Each morning before opening, the drug store’s staff would also gather to pray for customers and to be able to “minister and love on our community in a way that enriches their life and helps their healing” through their work, he added.   

“When you’re in that position you just get to see so many people and you get to impact their lives in ways that most businesses never do,” Finney said. “I’ve always looked at what I do as a ministry, so when someone comes in with a new diagnosis… many times I would ask if they would allow me to pray with them over this news and ask for the Lord’s hand over them for healing.

“We genuinely have loved and cared for our customers.”

Rising fees

Within the last several years, Finney said the landscape for retail pharmacy has become increasingly difficult due to pharmacy benefit managers (PBMs) and the “typically one-sided” contracts Perkins Drugs was able to acquire.

The companies are responsible for managing prescription drug benefits for health insurers and paying for prescription drug claims.

“We don’t get to negotiate those (contracts) and many times we’re left upside down on prescription claims,” Finney said. “It’s not uncommon for 25 percent to 30 percent of our prescription claims to be underwater, to be losing money on them.

“That’s been the case for quite a few years, but in the last couple of years specifically these pharmacy middlemen have extracted a tremendous amount of operating revenue in the form of DIR fees.”

According to the National Association of Chain Drug Stores, DIR fees are the result of a loophole in Medicare regulations that have led payers to take back money paid to pharmacies oftentimes more than half a year after a prescription is filled.

The fees have cost Perkins Drugs “hundreds of thousands of dollars” in recent years, according to Finney.

While Tennessee lawmakers have done “as much as we can do to try to turn this situation around,” at the federal level “nothing is taking place,” said Haile, who now serves as a state senator.

“When you sell a product, you don’t know what you’re going to get paid for it because (PBMs) are going to come back in and take the money back away from you,” Haile added. “It’s just absolutely insane and this industry is so complex that lawmakers get confused on it, which is part of the plan, to keep them confused because then they don’t act.”

Future plans

In addition to the sudden announcement that Perkins Drugs would close last month, it was also revealed that the business has been sold to Walgreens.

While the news “came as a shock to so many,” Finney said the secrecy had to do with legal requirements surrounding the deal.

“The option to sell to Walgreens provided me the ability to make good on the debt that I said I would pay but it also enabled us to transition our customers to a business that has much more of an ability to withstand these things than a smaller independent drugstore does,” Finney said. “Selling the businesses was the most difficult but also the most appropriate decision given the circumstances.”
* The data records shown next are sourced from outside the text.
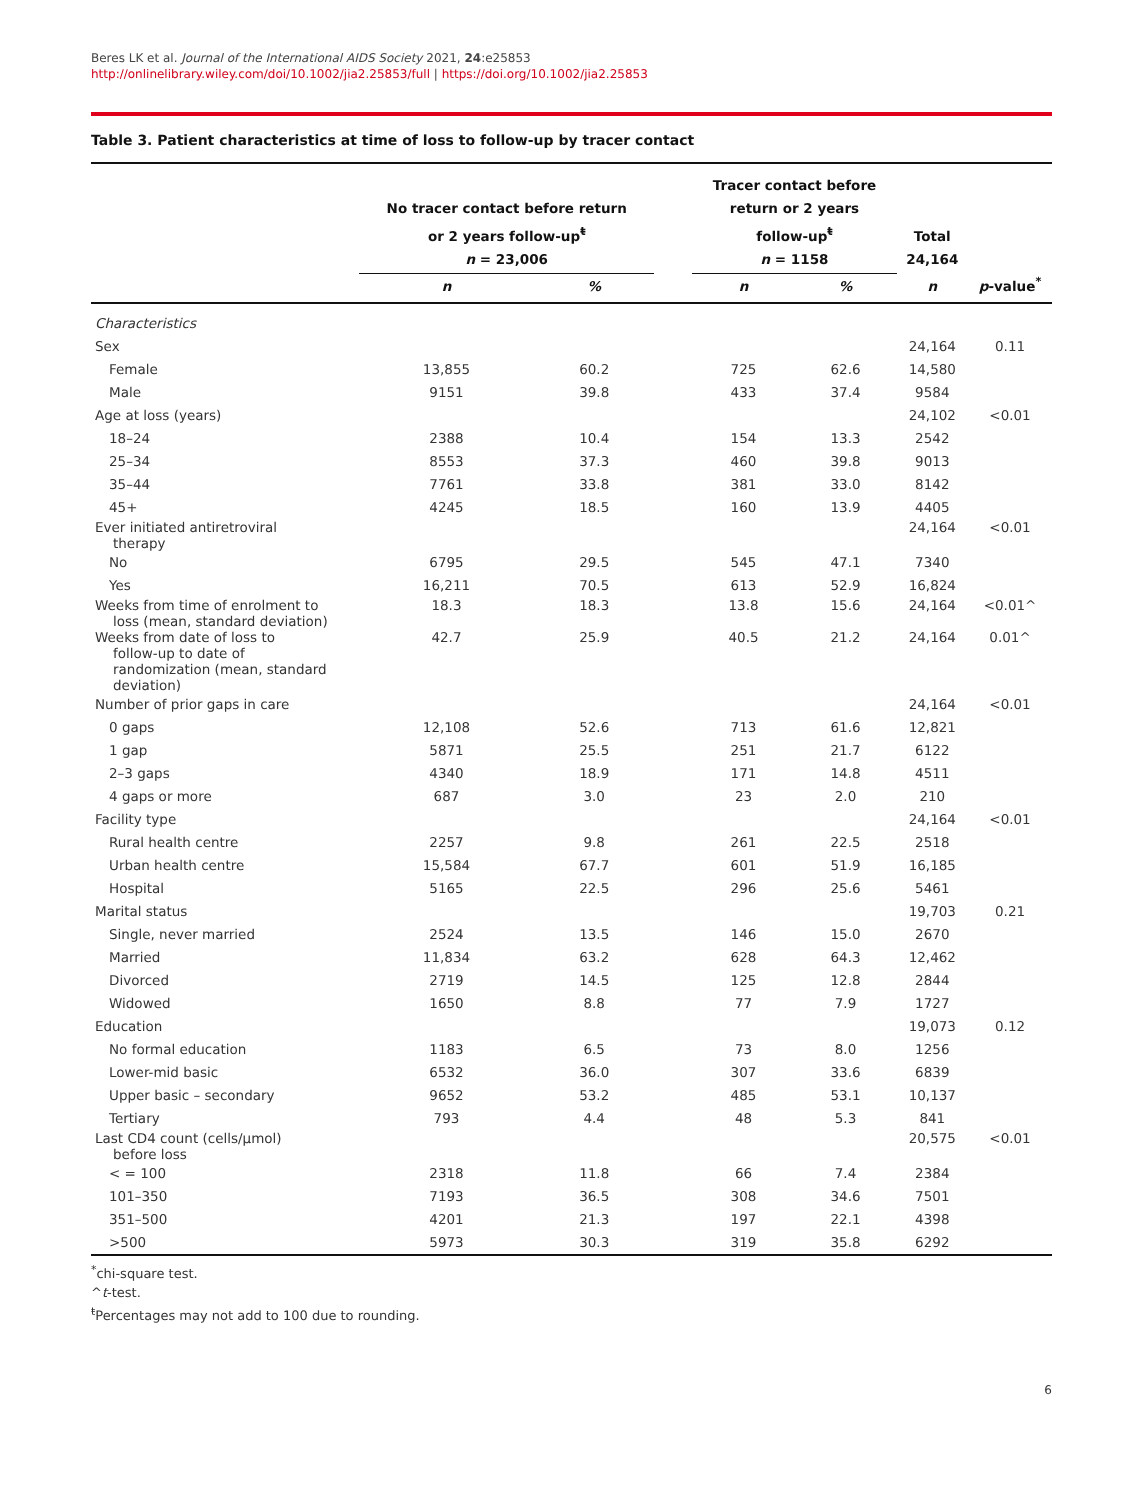Beres LK et al. Journal of the International AIDS Society 2021, 24:e25853
http://onlinelibrary.wiley.com/doi/10.1002/jia2.25853/full | https://doi.org/10.1002/jia2.25853
Table 3. Patient characteristics at time of loss to follow-up by tracer contact
| | No tracer contact before return or 2 years follow-up<sup>ŧ</sup> n = 23,006 | | | Tracer contact before return or 2 years follow-up<sup>ŧ</sup> n = 1158 | | Total 24,164 | |
| --- | --- | --- | --- | --- | --- | --- | --- |
| | n | % | | n | % | n | p -value<sup>*</sup> |
| Characteristics | | | | | | | |
| Sex | | | | | | 24,164 | 0.11 |
| Female | 13,855 | 60.2 | | 725 | 62.6 | 14,580 | |
| Male | 9151 | 39.8 | | 433 | 37.4 | 9584 | |
| Age at loss (years) | | | | | | 24,102 | <0.01 |
| 18–24 | 2388 | 10.4 | | 154 | 13.3 | 2542 | |
| 25–34 | 8553 | 37.3 | | 460 | 39.8 | 9013 | |
| 35–44 | 7761 | 33.8 | | 381 | 33.0 | 8142 | |
| 45+ | 4245 | 18.5 | | 160 | 13.9 | 4405 | |
| Ever initiated antiretroviral therapy | | | | | | 24,164 | <0.01 |
| No | 6795 | 29.5 | | 545 | 47.1 | 7340 | |
| Yes | 16,211 | 70.5 | | 613 | 52.9 | 16,824 | |
| Weeks from time of enrolment to loss (mean, standard deviation) | 18.3 | 18.3 | | 13.8 | 15.6 | 24,164 | <0.01^ |
| Weeks from date of loss to follow-up to date of randomization (mean, standard deviation) | 42.7 | 25.9 | | 40.5 | 21.2 | 24,164 | 0.01^ |
| Number of prior gaps in care | | | | | | 24,164 | <0.01 |
| 0 gaps | 12,108 | 52.6 | | 713 | 61.6 | 12,821 | |
| 1 gap | 5871 | 25.5 | | 251 | 21.7 | 6122 | |
| 2–3 gaps | 4340 | 18.9 | | 171 | 14.8 | 4511 | |
| 4 gaps or more | 687 | 3.0 | | 23 | 2.0 | 210 | |
| Facility type | | | | | | 24,164 | <0.01 |
| Rural health centre | 2257 | 9.8 | | 261 | 22.5 | 2518 | |
| Urban health centre | 15,584 | 67.7 | | 601 | 51.9 | 16,185 | |
| Hospital | 5165 | 22.5 | | 296 | 25.6 | 5461 | |
| Marital status | | | | | | 19,703 | 0.21 |
| Single, never married | 2524 | 13.5 | | 146 | 15.0 | 2670 | |
| Married | 11,834 | 63.2 | | 628 | 64.3 | 12,462 | |
| Divorced | 2719 | 14.5 | | 125 | 12.8 | 2844 | |
| Widowed | 1650 | 8.8 | | 77 | 7.9 | 1727 | |
| Education | | | | | | 19,073 | 0.12 |
| No formal education | 1183 | 6.5 | | 73 | 8.0 | 1256 | |
| Lower-mid basic | 6532 | 36.0 | | 307 | 33.6 | 6839 | |
| Upper basic – secondary | 9652 | 53.2 | | 485 | 53.1 | 10,137 | |
| Tertiary | 793 | 4.4 | | 48 | 5.3 | 841 | |
| Last CD4 count (cells/μmol) before loss | | | | | | 20,575 | <0.01 |
| < = 100 | 2318 | 11.8 | | 66 | 7.4 | 2384 | |
| 101–350 | 7193 | 36.5 | | 308 | 34.6 | 7501 | |
| 351–500 | 4201 | 21.3 | | 197 | 22.1 | 4398 | |
| >500 | 5973 | 30.3 | | 319 | 35.8 | 6292 | |
<sup>*</sup> chi-square test.
^t-test.
<sup>ŧ</sup>Percentages may not add to 100 due to rounding.
6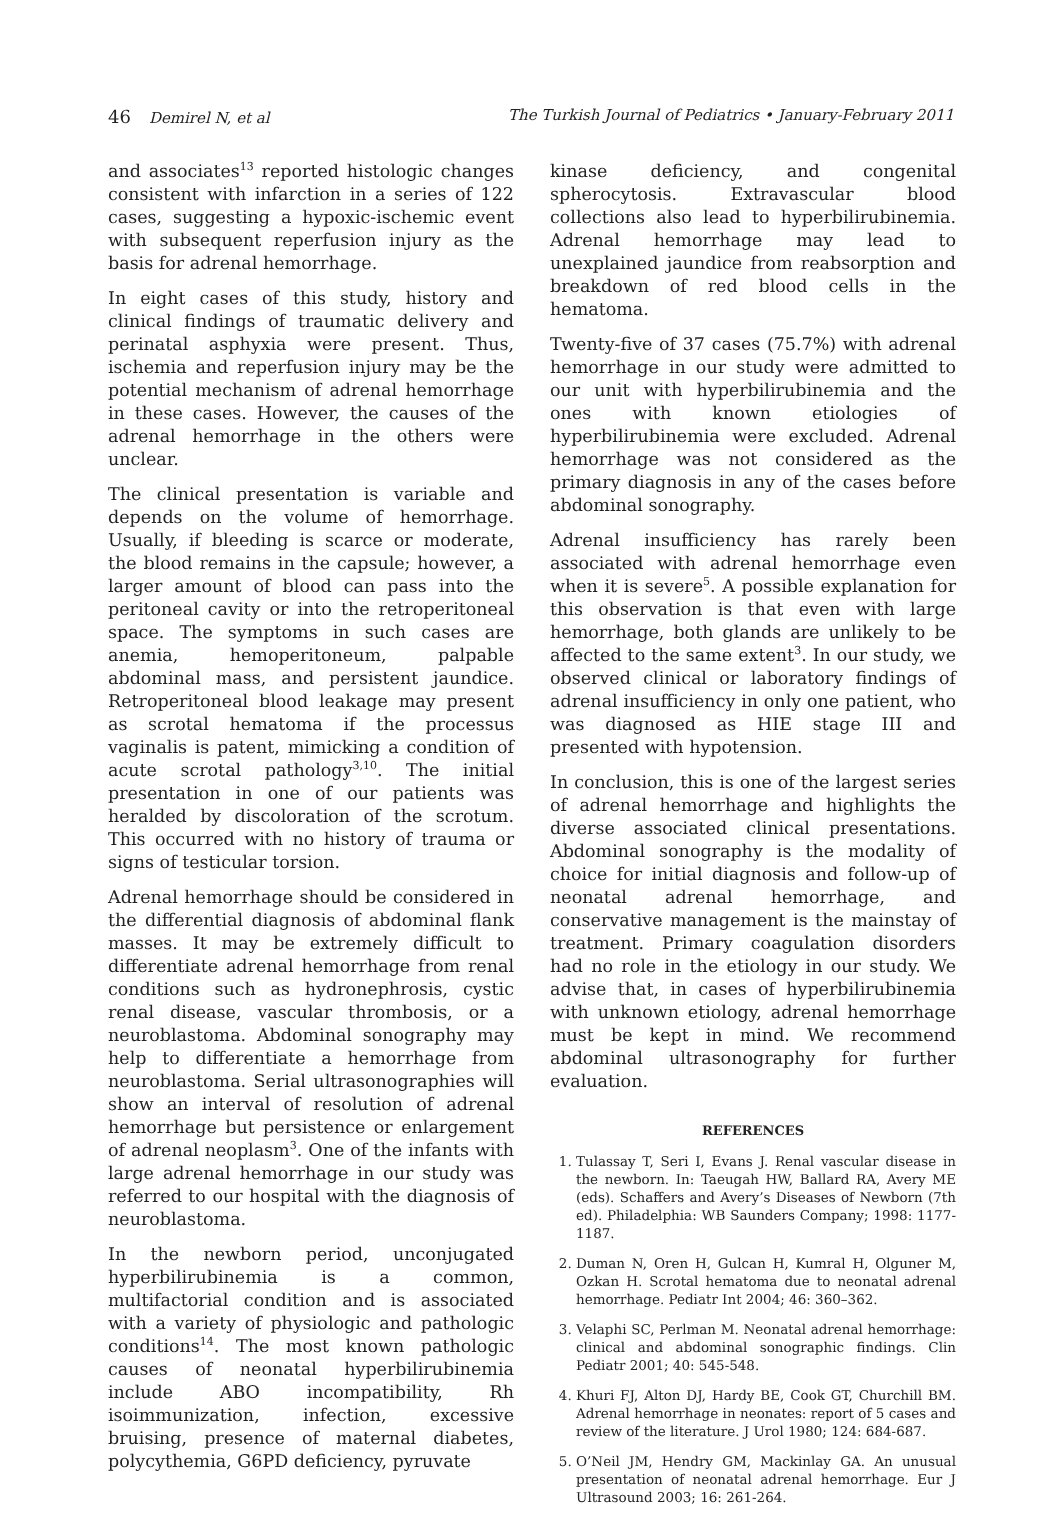46 Demirel N, et al The Turkish Journal of Pediatrics • January-February 2011
and associates<sup>13</sup> reported histologic changes consistent with infarction in a series of 122 cases, suggesting a hypoxic-ischemic event with subsequent reperfusion injury as the basis for adrenal hemorrhage.
In eight cases of this study, history and clinical findings of traumatic delivery and perinatal asphyxia were present. Thus, ischemia and reperfusion injury may be the potential mechanism of adrenal hemorrhage in these cases. However, the causes of the adrenal hemorrhage in the others were unclear.
The clinical presentation is variable and depends on the volume of hemorrhage. Usually, if bleeding is scarce or moderate, the blood remains in the capsule; however, a larger amount of blood can pass into the peritoneal cavity or into the retroperitoneal space. The symptoms in such cases are anemia, hemoperitoneum, palpable abdominal mass, and persistent jaundice. Retroperitoneal blood leakage may present as scrotal hematoma if the processus vaginalis is patent, mimicking a condition of acute scrotal pathology<sup>3,10</sup>. The initial presentation in one of our patients was heralded by discoloration of the scrotum. This occurred with no history of trauma or signs of testicular torsion.
Adrenal hemorrhage should be considered in the differential diagnosis of abdominal flank masses. It may be extremely difficult to differentiate adrenal hemorrhage from renal conditions such as hydronephrosis, cystic renal disease, vascular thrombosis, or a neuroblastoma. Abdominal sonography may help to differentiate a hemorrhage from neuroblastoma. Serial ultrasonographies will show an interval of resolution of adrenal hemorrhage but persistence or enlargement of adrenal neoplasm<sup>3</sup>. One of the infants with large adrenal hemorrhage in our study was referred to our hospital with the diagnosis of neuroblastoma.
In the newborn period, unconjugated hyperbilirubinemia is a common, multifactorial condition and is associated with a variety of physiologic and pathologic conditions<sup>14</sup>. The most known pathologic causes of neonatal hyperbilirubinemia include ABO incompatibility, Rh isoimmunization, infection, excessive bruising, presence of maternal diabetes, polycythemia, G6PD deficiency, pyruvate
kinase deficiency, and congenital spherocytosis. Extravascular blood collections also lead to hyperbilirubinemia. Adrenal hemorrhage may lead to unexplained jaundice from reabsorption and breakdown of red blood cells in the hematoma.
Twenty-five of 37 cases (75.7%) with adrenal hemorrhage in our study were admitted to our unit with hyperbilirubinemia and the ones with known etiologies of hyperbilirubinemia were excluded. Adrenal hemorrhage was not considered as the primary diagnosis in any of the cases before abdominal sonography.
Adrenal insufficiency has rarely been associated with adrenal hemorrhage even when it is severe<sup>5</sup>. A possible explanation for this observation is that even with large hemorrhage, both glands are unlikely to be affected to the same extent<sup>3</sup>. In our study, we observed clinical or laboratory findings of adrenal insufficiency in only one patient, who was diagnosed as HIE stage III and presented with hypotension.
In conclusion, this is one of the largest series of adrenal hemorrhage and highlights the diverse associated clinical presentations. Abdominal sonography is the modality of choice for initial diagnosis and follow-up of neonatal adrenal hemorrhage, and conservative management is the mainstay of treatment. Primary coagulation disorders had no role in the etiology in our study. We advise that, in cases of hyperbilirubinemia with unknown etiology, adrenal hemorrhage must be kept in mind. We recommend abdominal ultrasonography for further evaluation.
REFERENCES
1. Tulassay T, Seri I, Evans J. Renal vascular disease in the newborn. In: Taeugah HW, Ballard RA, Avery ME (eds). Schaffers and Avery’s Diseases of Newborn (7th ed). Philadelphia: WB Saunders Company; 1998: 1177-1187.
2. Duman N, Oren H, Gulcan H, Kumral H, Olguner M, Ozkan H. Scrotal hematoma due to neonatal adrenal hemorrhage. Pediatr Int 2004; 46: 360–362.
3. Velaphi SC, Perlman M. Neonatal adrenal hemorrhage: clinical and abdominal sonographic findings. Clin Pediatr 2001; 40: 545-548.
4. Khuri FJ, Alton DJ, Hardy BE, Cook GT, Churchill BM. Adrenal hemorrhage in neonates: report of 5 cases and review of the literature. J Urol 1980; 124: 684-687.
5. O’Neil JM, Hendry GM, Mackinlay GA. An unusual presentation of neonatal adrenal hemorrhage. Eur J Ultrasound 2003; 16: 261-264.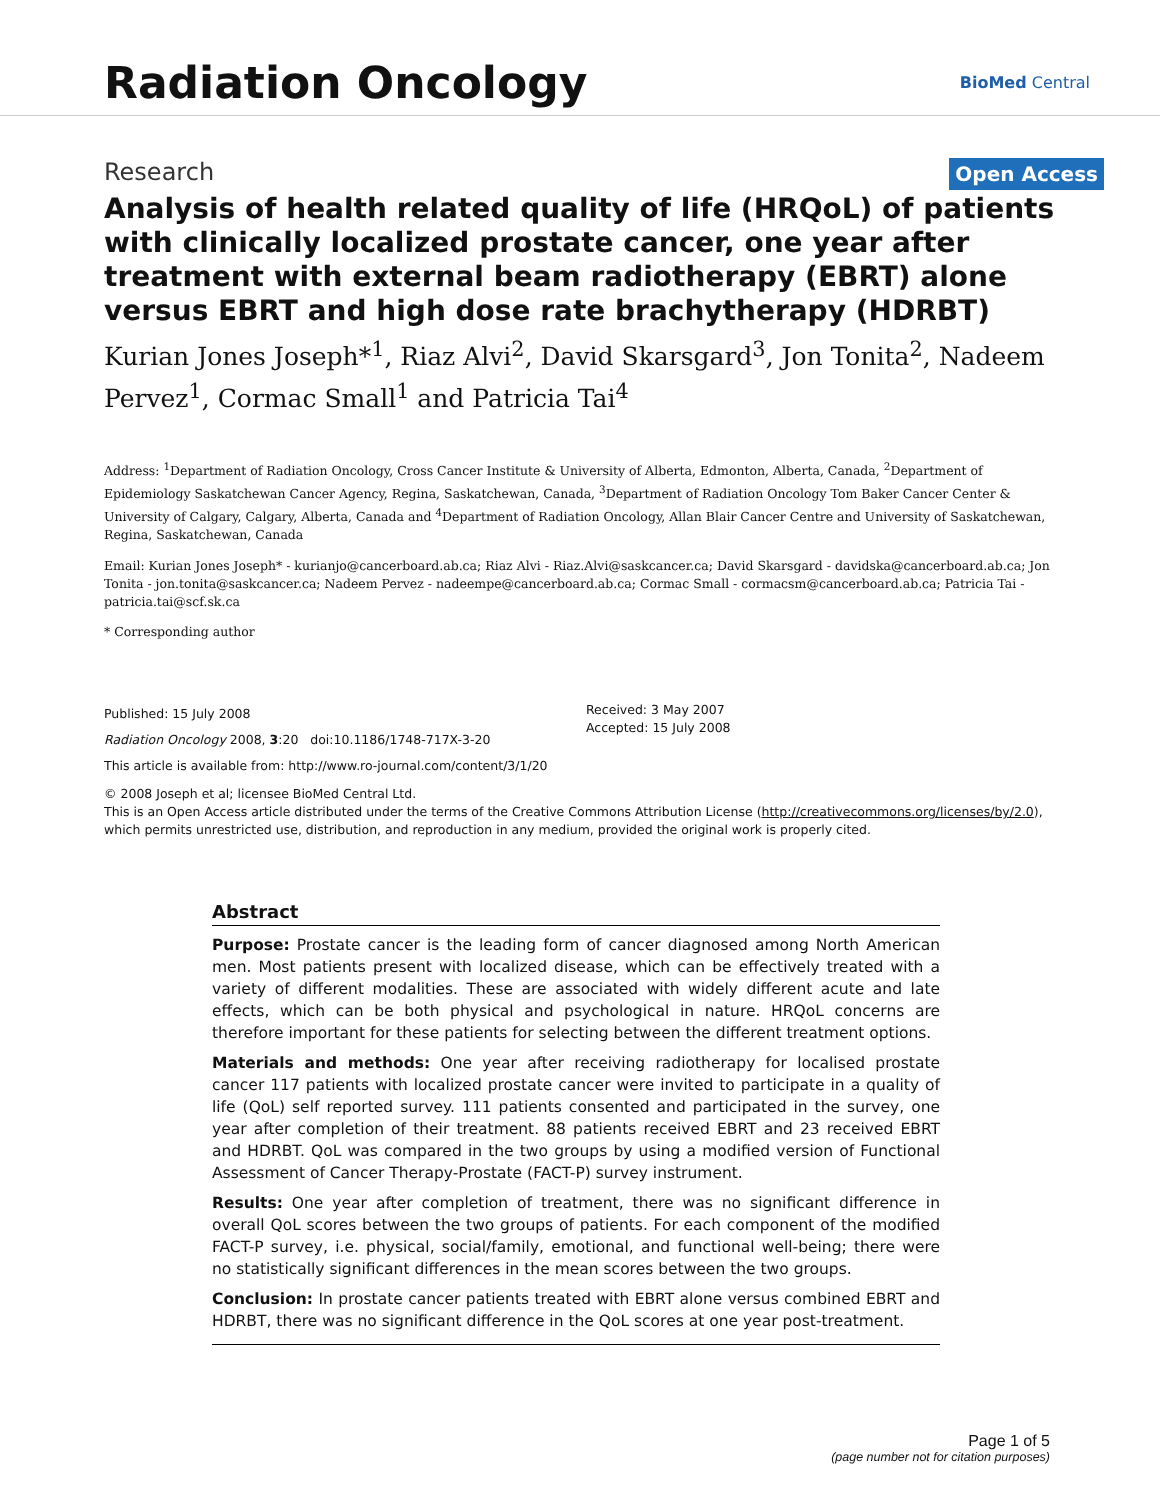Radiation Oncology
BioMed Central
Research Open Access
Analysis of health related quality of life (HRQoL) of patients with clinically localized prostate cancer, one year after treatment with external beam radiotherapy (EBRT) alone versus EBRT and high dose rate brachytherapy (HDRBT)
Kurian Jones Joseph*<sup>1</sup>, Riaz Alvi<sup>2</sup>, David Skarsgard<sup>3</sup>, Jon Tonita<sup>2</sup>, Nadeem Pervez<sup>1</sup>, Cormac Small<sup>1</sup> and Patricia Tai<sup>4</sup>
Address: <sup>1</sup>Department of Radiation Oncology, Cross Cancer Institute & University of Alberta, Edmonton, Alberta, Canada, <sup>2</sup>Department of Epidemiology Saskatchewan Cancer Agency, Regina, Saskatchewan, Canada, <sup>3</sup>Department of Radiation Oncology Tom Baker Cancer Center & University of Calgary, Calgary, Alberta, Canada and <sup>4</sup>Department of Radiation Oncology, Allan Blair Cancer Centre and University of Saskatchewan, Regina, Saskatchewan, Canada
Email: Kurian Jones Joseph* - kurianjo@cancerboard.ab.ca; Riaz Alvi - Riaz.Alvi@saskcancer.ca; David Skarsgard - davidska@cancerboard.ab.ca; Jon Tonita - jon.tonita@saskcancer.ca; Nadeem Pervez - nadeempe@cancerboard.ab.ca; Cormac Small - cormacsm@cancerboard.ab.ca; Patricia Tai - patricia.tai@scf.sk.ca
* Corresponding author
Published: 15 July 2008
Radiation Oncology 2008, 3:20 doi:10.1186/1748-717X-3-20
This article is available from: http://www.ro-journal.com/content/3/1/20
Received: 3 May 2007
Accepted: 15 July 2008
© 2008 Joseph et al; licensee BioMed Central Ltd.
This is an Open Access article distributed under the terms of the Creative Commons Attribution License (http://creativecommons.org/licenses/by/2.0), which permits unrestricted use, distribution, and reproduction in any medium, provided the original work is properly cited.
Abstract
Purpose: Prostate cancer is the leading form of cancer diagnosed among North American men. Most patients present with localized disease, which can be effectively treated with a variety of different modalities. These are associated with widely different acute and late effects, which can be both physical and psychological in nature. HRQoL concerns are therefore important for these patients for selecting between the different treatment options.
Materials and methods: One year after receiving radiotherapy for localised prostate cancer 117 patients with localized prostate cancer were invited to participate in a quality of life (QoL) self reported survey. 111 patients consented and participated in the survey, one year after completion of their treatment. 88 patients received EBRT and 23 received EBRT and HDRBT. QoL was compared in the two groups by using a modified version of Functional Assessment of Cancer Therapy-Prostate (FACT-P) survey instrument.
Results: One year after completion of treatment, there was no significant difference in overall QoL scores between the two groups of patients. For each component of the modified FACT-P survey, i.e. physical, social/family, emotional, and functional well-being; there were no statistically significant differences in the mean scores between the two groups.
Conclusion: In prostate cancer patients treated with EBRT alone versus combined EBRT and HDRBT, there was no significant difference in the QoL scores at one year post-treatment.
Page 1 of 5
(page number not for citation purposes)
As part of the sale, Walgreens committed to interviewing any of the 23 full-time and part-time Perkins Drugs employees who were interested in doing so,” he added. Finney also plans to work for the retailer locally.

Finney also continues to own the real estate that was home to both Perkins Drugs locations and plans to rent out the spaces in the future. 

As for the pharmacy’s legacy, former owners and customers say it will continue to live on in the relationships that were established during the business’ rich 125-year history.

“It has always been an honor to me to be associated with the name Perkins Drugs and for the reputation it had in the community,” Rickman said. “It was one-of-a-kind… It was family.”